### [WHAT THE TASK ASKS]
Go through the listing below and return each line that includes "background".

### [DATA TO EXAMINE]

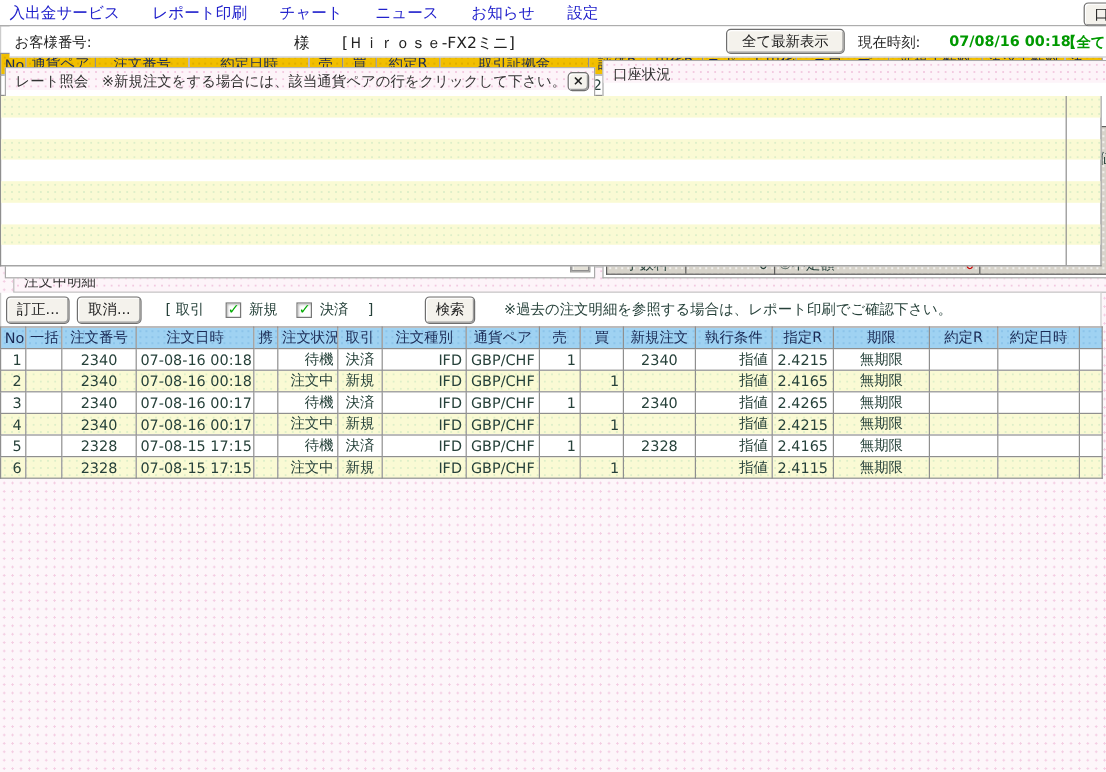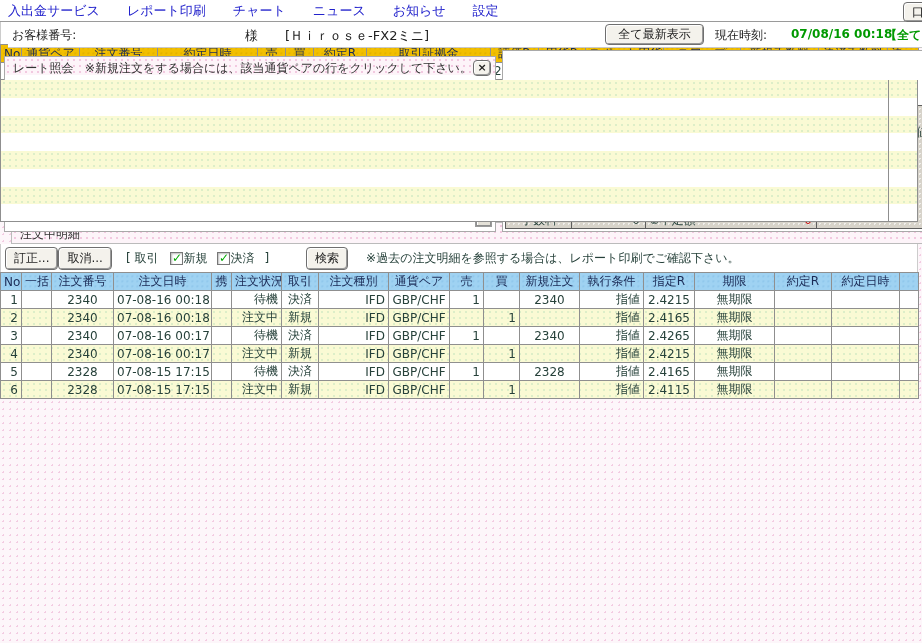--- a/index.html
+++ b/index.html
@@ -231,6 +231,9 @@
 </div>
 
 <div id="acct-panel" class="panel">
+  <div class="titlebar dotpink">
+    <span>口座状況</span>
+  </div>
   <div id="acct-ratio">口座維持率</div>
   <div id="acct-grid">
     <div id="acolA" class="acol dotgrey">

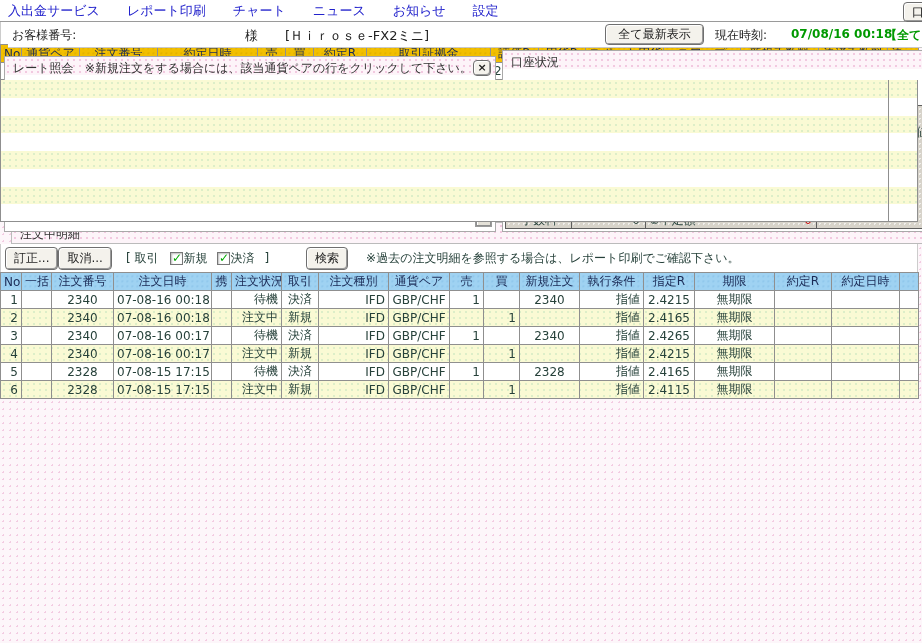--- a/index.html
+++ b/index.html
@@ -87,7 +87,7 @@
   
   #ord-panel { left:4px; top:467px; width:918px; border:none; background:transparent; }
   #ord-title { width:918px; height:22px; line-height:22px; border:1px solid #bbb;margin-left:11px; }
-  #ord-toolbar { background:#fff; height:28px; display:flex; align-items:center; padding-left:4px;
+  #ord-toolbar { background:#fff; height:28px; display:flex; align-items:center; gap:6px; padding-left:4px;
     border-left:1px solid #ccc; border-right:1px solid #ccc; color:#26413a; }
   #ord-toolbar .btn3d { padding:2px 8px; }
   .cb { display:inline-block; width:13px; height:13px; background:#fff; border:1px solid #777;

### [THE ANSWER]
   #ord-panel { left:4px; top:467px; width:918px; border:none; background:transparent; }
-  #ord-toolbar { background:#fff; height:28px; display:flex; align-items:center; padding-left:4px;
+  #ord-toolbar { background:#fff; height:28px; display:flex; align-items:center; gap:6px; padding-left:4px;
   .cb { display:inline-block; width:13px; height:13px; background:#fff; border:1px solid #777;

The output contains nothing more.